633 sayılı Diyanet İşleri Başkanlığı Kuruluş ve Görevleri Hakkında Kanun’da değişiklik öngören Kanun Hükmünde Kararname ile 2011’de Diyanet’in Kuran kurslarına katılım için var olan kış dönemi için 15, yaz dönemi için ise 12 olan yaş sınırı ortadan kaldırıldı. Kuran kurslarında yaş kısıtlamasının kalkmasından sonra kuran kursu sayısı büyük bir ivmeyle artış gösterdi. 31 Aralık 2020 tarihi itibarıyla 19 bin 503 Kuran kursu bulunuyor. Bu süreçte Diyanet İşleri Başkanlığının 4-6 yaş grubu çocuklara yönelik Kuran kurslarının “zorunlu eğitimden sayılmasına” yönelik plan yaptığı ortaya çıkmıştı. Böylece 6 Şubat depremlerinin ardından çocukların gelişimini ve eğitimini güvenceye almayan devletin, çadırkentlerde eğitim ve bakım alanlarından önce 4-6 yaş Kuran kurslarının açılmasına öncelik verdiğini gördük.
2012 yılında “dindar gençlik” yetiştirme hayallerini açıkça ifade eden dönemin başbakanı Erdoğan, Diyanet’e verdiği yetkiler ile “dindar nesil” yetiştirme hayalinin somut adımlarını atmış oldu. Diyanet İşleri Başkanlığı eğitim, kadına şiddetle mücadele, hizmet içi eğitimler, dini eğitimler, “değerler” eğitimleri gibi konularda birçok Bakanlık ile protokoller imzaladı ve bugün de imzalanan ve sayıları sürekli artan protokoller ile eğitim alanında söz sahibi bir aktör haline geldi.

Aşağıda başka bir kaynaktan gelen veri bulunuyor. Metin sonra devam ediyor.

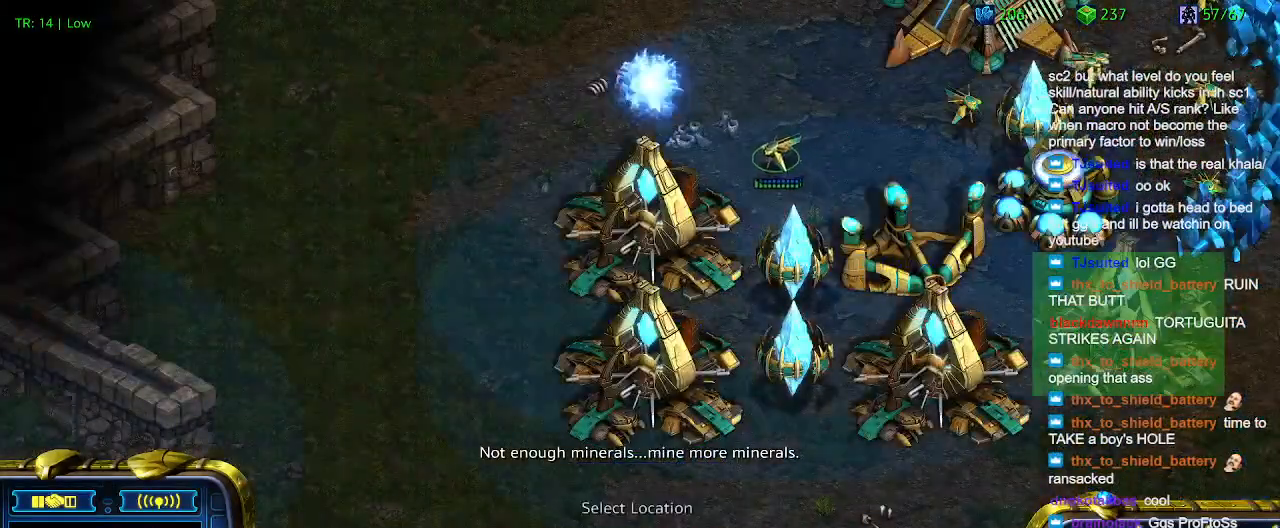
{"keys": [], "events": []}
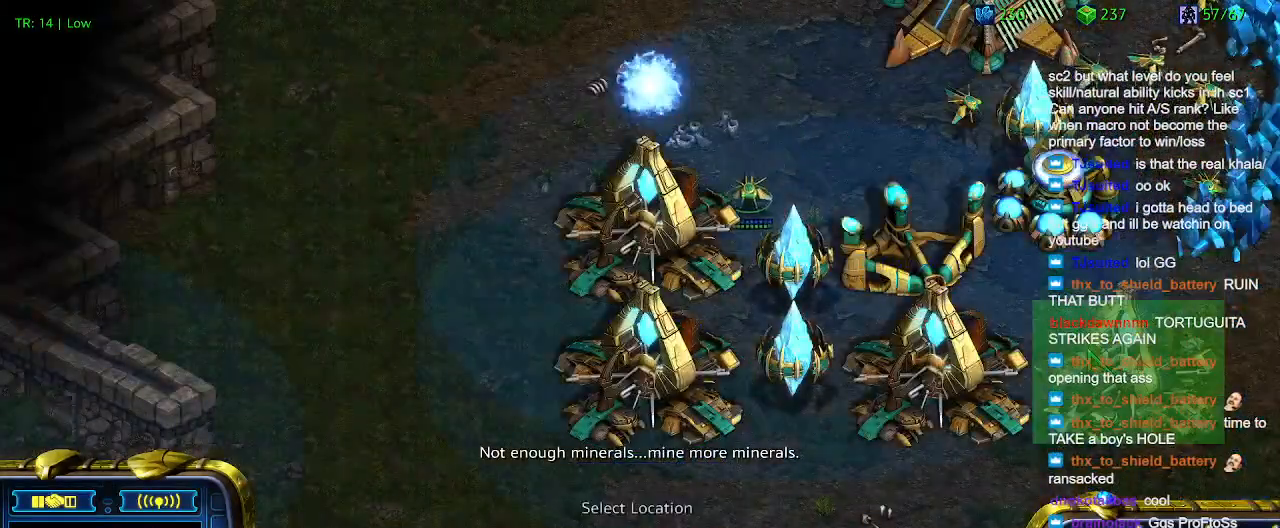
{"keys": [], "events": []}
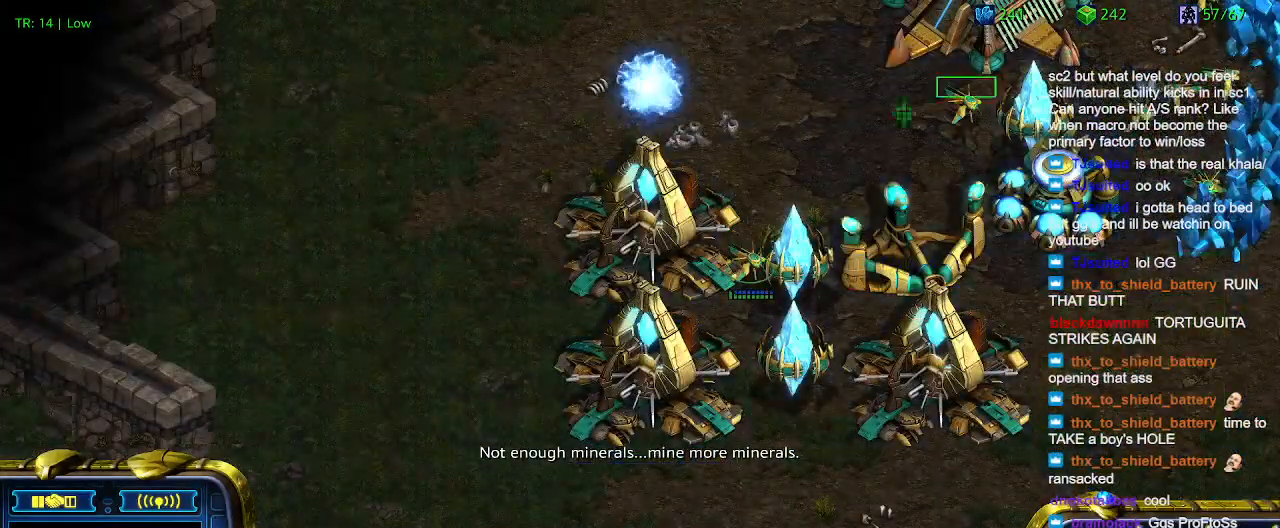
{"keys": [], "events": []}
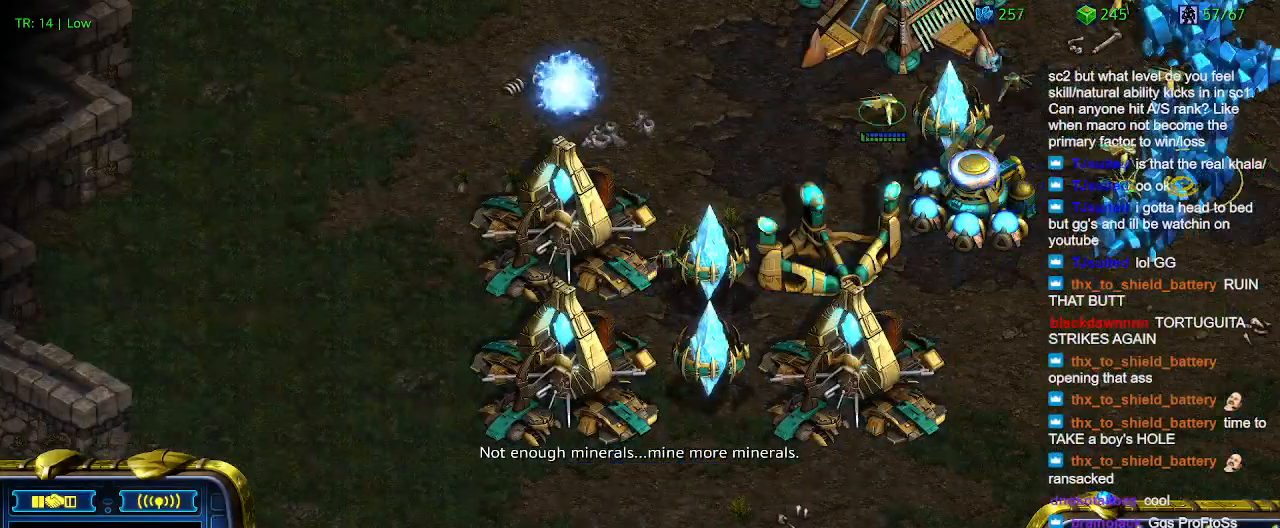
{"keys": [], "events": [[67, "5", "down"], [200, "5", "up"], [300, "6", "down"], [367, "6", "up"]]}
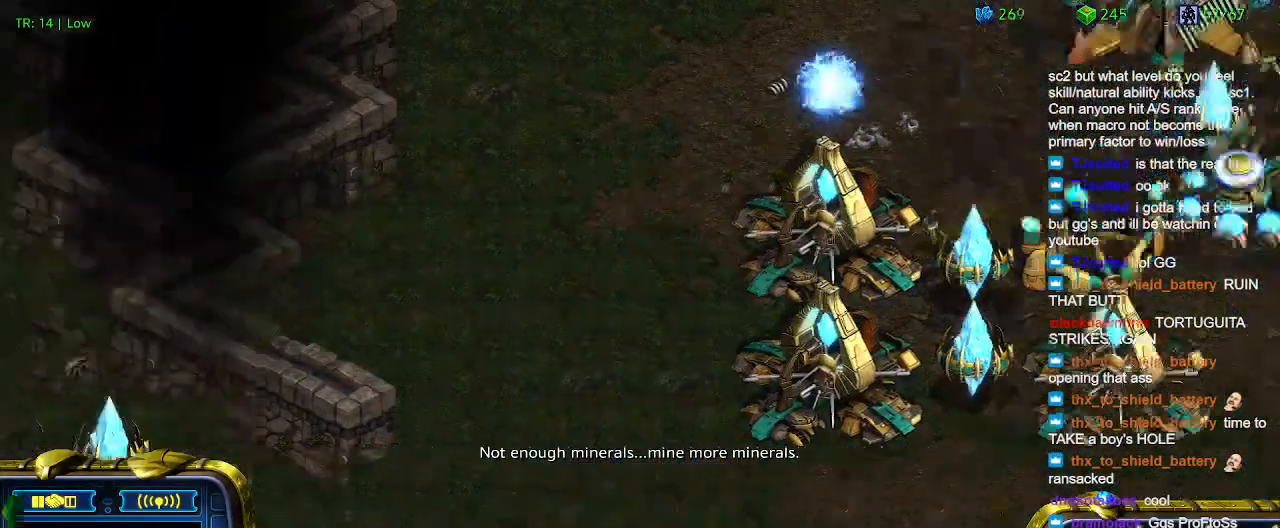
{"keys": ["t"], "events": [[67, "5", "down"], [167, "5", "up"], [500, "t", "down"]]}
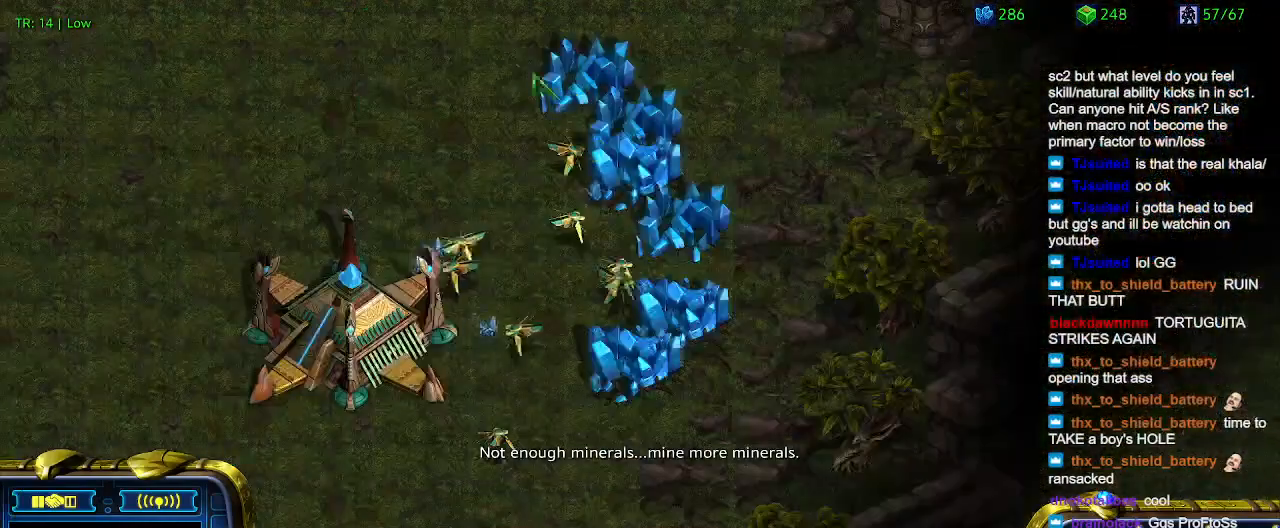
{"keys": [], "events": [[100, "t", "up"], [167, "6", "down"], [234, "6", "up"]]}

ÇOCUKLARIN GELECEĞİ TARİKATLARA EMANET
Diyanet’in eğitim alanındaki yetkileri imzaladığı protokollerle artarken eğitimi dinselleştirme ve piyasalaştırma çalışmaları da bunun yanında ilerledi. Okullarda mescit açılması, evrimin müfredattan kaldırılması, değerler eğitimi… “Ne var değerlerimizi öğretiyoruz” savunması ise tek bir dini temel üzerinden oluşturulmuş “değerler” örtüsü altına gizlenmiş laiklikten uzak bir eğitim.
4+4+4 ile çocukların eğitime katılımı düştü, takiplerinin yapılmasını iyice zorlaştı, çocuk yaşlarda evliliklerin ve çocuk işçiliğin önü açıldı. Bu sistem çocukların geleceklerinin tarikatlara bağlanmasının da önünü açtı.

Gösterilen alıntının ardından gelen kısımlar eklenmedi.